Tools Used for data preparation and Visualization
- JMP Pro – For data cleaning and transformation
- Tableau – To visualize how communication and purchasing patterns are evolved over a period of 2 and half years in Kasios international
- Gephi – To visualize how suspected employees of Kasios International are connected with each other and with other employees in the organization
Data Preparation
JMP Pro
- For 4 organizational level files, imported files to JMP and renamed 4 columns as Source, Etype, Destination, TimeStamp (as input CSV files did not have column names). Also, changed the column's data types.
- Created 2 new columns -
- Start Date – with the single value - May 11, 2015: 14:00
- Event Date – calculated with the formula -
Start Date + TimeStamp
- Appended all 4 files together into Info_Conc which contains 26,046,471 rows and saved as text file.
- Also, joined this file with CompanyIndex file to add source and destination names to file.
- Similarly a consolidated file is created to append all suspicious communications and purchases details in Suspicious_conc which contains 137 rows.
- Selected suspicious people’s extended network by taking overlapping of suspicious employees file with the whole organization file Info_conc. Inner join of whole network with suspicious employee file is taken by matching source from Info_conc with employee id. Similarly, destination is matched with the employee id and then these 2 resultant files were concatenated. This file contains 2,172 rows.
Gephi 0.9.2
- To create Workspace1 to determine network of suspicious employees
- Nodes are created from Suspicious_node.csv – file contains id and labels of suspicious employees. Number of records = 20
- Edges are created from Suspicious_conc.csv – file contains source and target with employee ids. number of records = 137
- Layout selected – Force Atlas 2
- To create Workspace2 to determine network of suspicious employees with rest of the organization
- Nodes are created from Suspicious_node.csv – file contains id and labels of suspicious employees. Number of records = 20
- Edges are created from Suspicious_NW.csv – files contains communication and purchase details to and from suspicious employees to rest of the organization. no. of records = 2172
- Layout selected – Yifan Hu
- To create Workspace3 to answer question 3
To solve Question 3, I have added 3 new employees to suspicious group of people and saved it as "Suspicious_Associated_node_Q3.csv". Also, I extracted their transactions from Info_conc.jmp file by taking inner joins with source and destination, as explained in steps above and saved that file as "Suspicious_Associated_trans_Q3.csv".
- Suspicious_Associated_node_Q3.csv - has 23 rows and 2 columns Id and Label
- Suspicious_Associated_trans_Q3.csv - has 93,733 rows and columns with Source, destination and timeline information.
I have imported both of these files in Gephi as nodes and edges respectively and created network graph using Force Atlas 2 Layout. After importing the nodes and edges to Gephi, I have manually removed the other nodes which are not part of extended suspicious group as the intention is to observe suspicious activities within a close group of "bad actors".

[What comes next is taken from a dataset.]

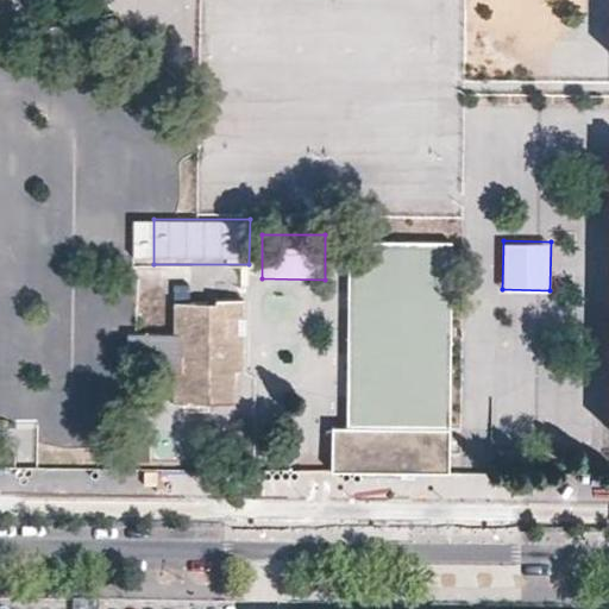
[(449,244),(347,242),(345,426),(327,427),(330,473),(447,475),(449,244)]
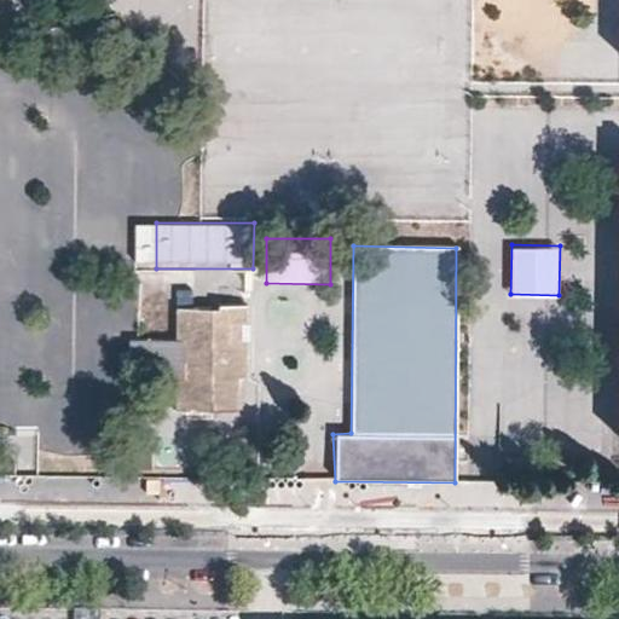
[(247,304),(219,304),(219,307),(177,307),(177,340),(129,340),(129,379),(177,379),(177,410),(237,410),(237,377),(246,377),(247,340),(241,340),(229,340),(229,323),(241,323),(247,323),(247,304)]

To add time interval, I went to the Data Laboratory, clicked on "Merge Columns and selected event_dt to create time interval.
Time interval and automation settings are as below to create a timeline in Gephi -
Tableau 2018.1
To create time series
Modified input files (calls, emails, meetings, purchases as well as combined data) which has calculated Event date field, are imported to Tableau. To create a time series graph, drag "Event Dt" to columns and "Number of records" to rows.

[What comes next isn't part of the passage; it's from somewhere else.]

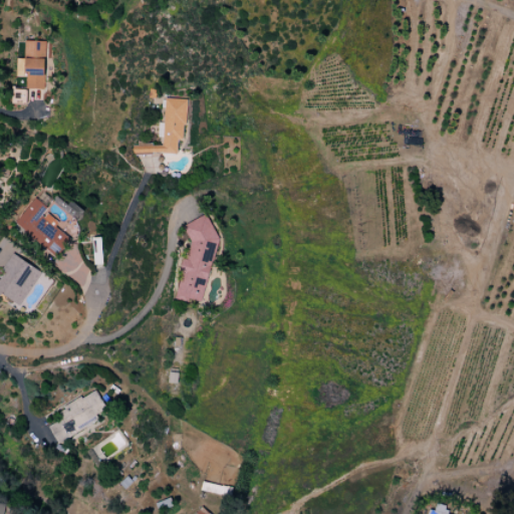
[(24,89),(45,89),(46,41),(25,41),(24,89)]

Repeated same procedure for other files.
To create Calendar View
To see how communications and purchases are distributed over the days of week for 2 and half years, I created a Calendar view for all input files. "Event_dt" is dragged to Columns and selected Year, Month and Week Number of Event_dt. In the Rows, WEEKDAY of the Event_Dt is selected. "SUM(Number of records)" is dragged to Color. Color and Opacity is adjusted to create a clearer visualization.